I have lived in my bucolic Boston suburb for twenty years. Not much happens. The police report in the weekly newspaper features OUIs and shoplifting charges. People worry about zoning changes and the naming of schools. Everyone gets along.
It turns out that the two worst people who have lived in my town in recent memory were priests at the Catholic church just down the street from me.
One of them, who doesn’t merit a Wikipedia article, was the pastor of the church; he is currently serving a life sentence in prison for sexual abuse of minors.
The other priest, the infamous John Geoghan, was strangled and stomped to death in prison.
In both cases, there is strong evidence that the Archdiocese of Boston knew what was going on and hid the information from the police and potential victims. But no one in a position of power in the archdiocese was ever charged with a crime. Cardinal Bernard Law was pulled back to safety in Rome, where he remains influential. Reports suggest he was behind the recent crackdown on American nuns who were too interested in stuff like, you know, social justice and helping the poor.
But now we have this:
In the first conviction of a high-level Roman Catholic official in the nationwide priest sexual abuse scandal, a monsignor in the Philadelphia Archdiocese was found guilty Friday of child endangerment for covering up allegations of abuse of children.
Msgr. William J. Lynn, who supervised priests for the archdiocese, was accused of reassigning pedophile priests in an attempt to protect the church’s reputation and avoid lawsuits. A jury acquitted him, however, of conspiracy and another endangerment charge.
The Sandusky trial and conviction had a higher profile, but he’s just a guy, and Penn State is just a place. Lynn is a representative of one of the most powerful institutions in the world. His conviction matters.
After the Church sex abuse scandal exploded in the early 2000s, we took the kids to New York City and popped into Saint Patrick’s Cathedral to take a look. Turns out Mass was being celebrated, and the priest was giving a homily about the scandal. And of course he blamed the media. WTF? Hollywood has been glamorizing pedophilia? But he’s not alone. Here is Pope Benedict’s insightful analysis of the problem:
But in his festive speech – which he traditionally uses to impart key messages to senior Vatican figures – he insisted the abuse scandal should be placed in a wider social context. “We cannot remain silent about the context of these times in which these events have come to light,” he said, citing child pornography, “that seems in some way to be considered more and more normal by society.”
Sexual tourism in the third world was “threatening an entire generation”, he added.
Returning to a theme he had discussed in the past, Benedict said the modern world’s moral relativism was at fault. “In the 1970s, paedophilia was seen as a natural thing for men and children,” he said, arguing that the Catholic church had the task of taking on and defeating relativism.
In what universe is child pornography considered “more and more normal by society”?
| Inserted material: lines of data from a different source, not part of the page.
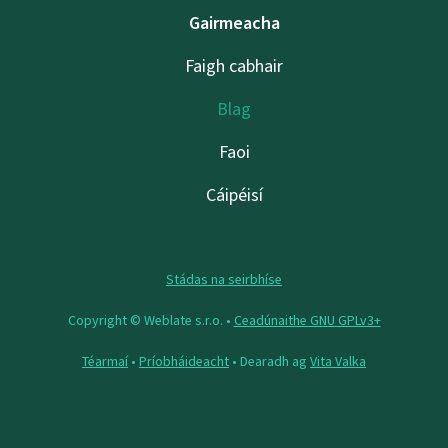
Gairmeacha
Faigh cabhair
Blag
Faoi
Cáipéisí
Stádas na seirbhíse
Copyright © Weblate s.r.o. •
Ceadúnaithe GNU GPLv3+
Téarmaí
•
Príobháideacht
• Dearadh ag
Vita Valka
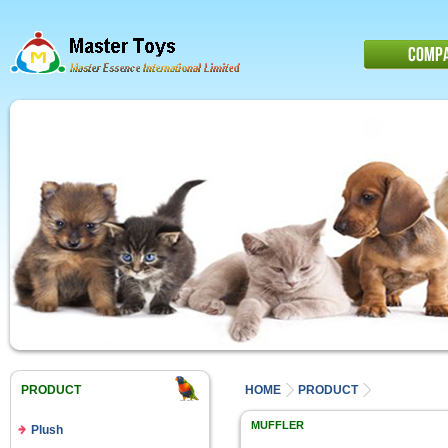
COMP
PRODUCT
HOME
PRODUCT
MUFFLER
Plush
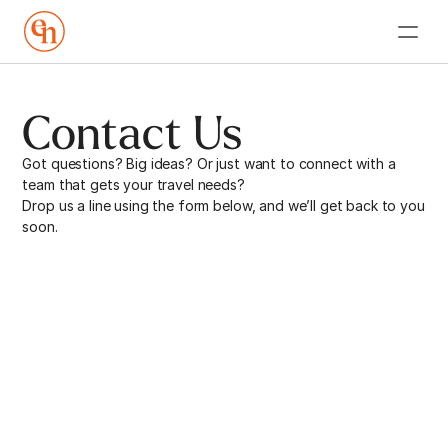
Contact Us
Got questions? Big ideas? Or just want to connect with a 
team that gets your travel needs? 
Drop us a line using the form below, and we’ll get back to you 
soon.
I enjoy disputations about theology and science, but let’s face it: religion isn’t going away anytime soon. But can’t we hope for a religion that is better than this? The depressing thing is that Bernard Law once represented that kind of religion:
Law was a civil rights activist. He was a member of the Mississippi Leadership Conference and Mississippi Human Relations Council. For his civil rights activities and his strong positions on civil rights in the Mississippi Register, of which he was editor, he received death threats. The newspaper lost many subscribers for whom his civil rights stance was repugnant.
Charles Evers, activist and brother of Medger Evers (activist assassinated in 1963), praised Law and said he acted “not for the Negro, but for justice and what is right.”
If we had more priests like that, it would be harder to make the case for atheism.